* _Consegna 1_
Riscrivi le righe di tutti i record sostituendo "Klantenservice" con "Servizio clienti" e lasciando invariato tutto il resto. Nella risposta ometti le immagini.

* _Testo da leggere_

=====

Il 28 giugno la Francia torna al voto per il secondo turno delle elezioni amministrative (foto LaPresse)

Il futuro macroniano

Mauro Zanon

Per le municipali (e dopo) Lrem, che perde pezzi, cerca alleanze e fusioni. E guardano tutte a destra

Parigi. Non c’è molto ottimismo nella République en marche (Lrem) per il secondo turno delle elezioni amministrative. Le speranze di conquistare le grandi metropoli il prossimo 28 giugno sono ridotte al lumicino, l’elezione di 10mila consiglieri su 500mila sarebbe già un successo e i malpancisti all’Assemblea nazionale iniziano a essere un po’ troppi. Il partito di Macron sta attraversando la prima “crisi esistenziale” da quando è apparso nel panorama politico francese, ha scritto ieri il Monde. Una crisi provocata da una campagna elettorale zoppicante e da un’inquietante moltiplicazione di dissidenze. L’ultima, in ordine cronologico, ha visto protagonista l’ex ministro dell’Interno, Gérard Collomb, colui che per primo aveva sostenuto l’inquilino dell’Eliseo quando aveva lanciato En Marche! nel 2016, e che ora gli volta le spalle alleandosi con l’ala destra dei Républicains (Lr) a Lione, quella di Laurent Wauquiez. Stanislas Guerini cerca di rassicurare le truppe, ma sa bene che il 28 giugno non sarà una data da ricordare per Lrem.

 

 

Parigi doveva essere la vetrina del rinnovamento macronista, e invece rischia di trasformarsi nell’epicentro di un fallimento nazionale, fatto di scelte improvvide, candidati inadeguati e strategie sbagliate. Benjamin Griveaux era già debole prima ancora di ufficializzare la sua candidatura e di uscire di scena in maniera poco gloriosa per uno scandalo osé. Cédric Villani, il matematico dandy, continua a fare il riottoso, il marcheur insubordinato, anche se questo non lo porterà da nessuna parte. E Agnès Buzyn, ex ministra della salute, è diventata la vittima sacrificale, obbligata a mantenere la sua candidatura per salvare la faccia della macronia. A Lione, Lrem non ha più candidati ufficiali, e a Lilla, Marsiglia, Rennes e Nantes non ha la forza per cambiare le sorti del primo turno.

=====

* _Consegna 2_
Prosegui l'articolo sul partito di Macron alle elezioni municipali, a partire dalla sua ultima frase.

* _Dati da elaborare_
=====

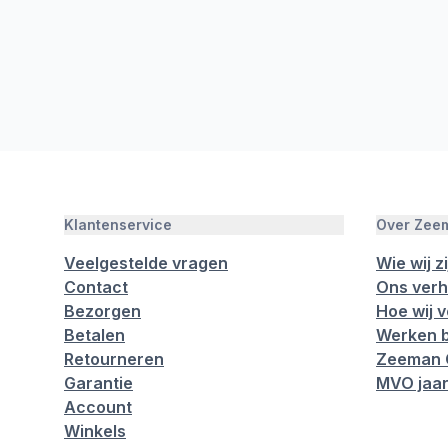
Klantenservice
Over Zee
Veelgestelde vragen
Wie wij zi
Contact
Ons verh
Bezorgen
Hoe wij 
Betalen
Werken b
Retourneren
Zeeman 
Garantie
MVO jaar
Account
Winkels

=====

* _Risposta scritta 1_
Servizio clienti
Over Zee
Veelgestelde vragen
Wie wij zi
Contact
Ons verh
Bezorgen
Hoe wij 
Betalen
Werken b
Retourneren
Zeeman 
Garantie
MVO jaar
Account
Winkels

* _Risposta scritta 2_
Per questo, nonostante i molti dossier sul tavolo legati alla crisi sanitaria, Macron ha deciso di intervenire in prima persona nella questione municipali. Secondo quanto riportato dall’Opinion, sarebbe lui l’artigiano dell’accordo tra Lrem e Lr a Bordeaux, tra Thomas Cazenave e il sindaco uscente Nicolas Florian. “La République en marche non poteva essere all’origine di una vittoria della sinistra nella città di Juppé. La pressione di Macron e Philippe su Cazenave affinché si alleasse al candidato Lr deve essere stata molto forte”, ha detto all’Opinion un osservatore politico. E l’attivismo di Macron e del suo primo ministro avrebbe portato a chiudere anche altre alleanze locali con i gollisti.

 

 

A Strasburgo, per esempio, Alain Fontanel (Lrem) e Jean-Philippe Vetter (Lr) hanno trovato un accordo in extremis per presentarsi mano nella mano al secondo turno delle comunali, con l’obiettivo di vanificare l’avanzata dell’ecologista Jeanne Barseghian. Una fusione macronian-gollista è andata in scena anche a Clermont-Ferrand tra Eric Faidy e Jean-Pierre Brenas, nella speranza di strappare la città a un lungo strapotere socialista, oltre che a Rouen, Amiens e Angers. A Perpignan, altro comune sensibile, il candidato macronista ha deciso di ritirarsi per “fare blocco” contro il prescelto del Rassemblement national (Rn), e lasciare maggiori speranze di vittoria al candidato indicato da Lr.

 

Tenuto conto del forte tasso di astensionismo che ha caratterizzato il primo turno di marzo, i responsabili della maggioranza cercheranno di minimizzare il tracollo annunciato del 28 giugno. Ma “sarebbe un errore”, sottolinea il Monde, perché la situazione in cui si trova Lrem in queste elezioni municipali è rivelatrice di un malessere più profondo. Il partito è in difficoltà, e anche il gruppo parlamentare macronista non è in gran forma. La fuoriuscita, due settimane fa, di altri sette deputati, entrati a far parte del gruppo Ecologia, democrazia, solidarietà, ha tolto certezze a Macron e soprattutto la maggioranza assoluta. A inizio della legislatura erano 314 i deputati macronisti: ora, dopo la fuga degli ultimi eretici, sono 288. Di questi fa parte anche Villani, il portabandiera della dissidenza. “Non vedo l’ora che arrivi il 29 giugno”, ha sussurrato un ministro, impaziente di chiudere la parentesi municipali.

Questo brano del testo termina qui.